*** Opening Information ***

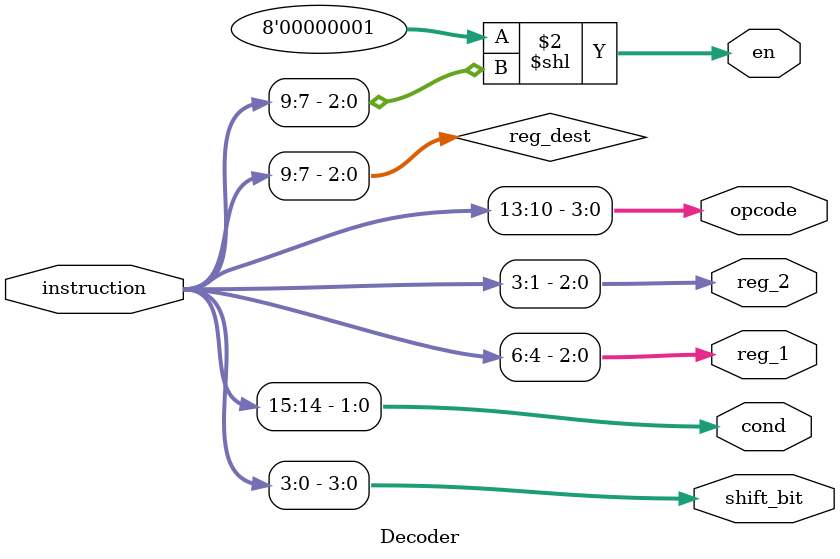
<source format=v>
module Decoder(instruction, en, cond, opcode, reg_1, reg_2, shift_bit);

input [15:0] instruction; 
output reg [7:0] en;
output reg [3:0] shift_bit;
output reg [1:0] cond;
output reg [2:0] reg_1, reg_2;
output reg [3:0] opcode;
reg [2:0] reg_dest;

always @ (instruction)
 begin
	cond = instruction [15:14];
	opcode = instruction [13:10];
	reg_dest = instruction [9:7];
	reg_1 = instruction [6:4];
	reg_2 = instruction [3:1];
	shift_bit = instruction[3:0];
	en = (8'b1) << reg_dest;
$display($time, " cond = %b, opcode = %b, reg_dest = %b, reg_1 = %b, reg_2 = %b, shift_bit = %b",
					cond, opcode, reg_dest, reg_1, reg_2, shift_bit);
 end

endmodule 




</source>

*** Closing Information ***

### About this exercise
Pictures stay out, and every line of the records is transcribed exactly.

### Solution to this task
<source format=v>
module Decoder(instruction, en, cond, opcode, reg_1, reg_2, shift_bit);

input [15:0] instruction; 
output reg [7:0] en;
output reg [3:0] shift_bit;
output reg [1:0] cond;
output reg [2:0] reg_1, reg_2;
output reg [3:0] opcode;
reg [2:0] reg_dest;

always @ (instruction)
 begin
	cond = instruction [15:14];
	opcode = instruction [13:10];
	reg_dest = instruction [9:7];
	reg_1 = instruction [6:4];
	reg_2 = instruction [3:1];
	shift_bit = instruction[3:0];
	en = (8'b1) << reg_dest;
$display($time, " cond = %b, opcode = %b, reg_dest = %b, reg_1 = %b, reg_2 = %b, shift_bit = %b",
					cond, opcode, reg_dest, reg_1, reg_2, shift_bit);
 end

endmodule 




</source>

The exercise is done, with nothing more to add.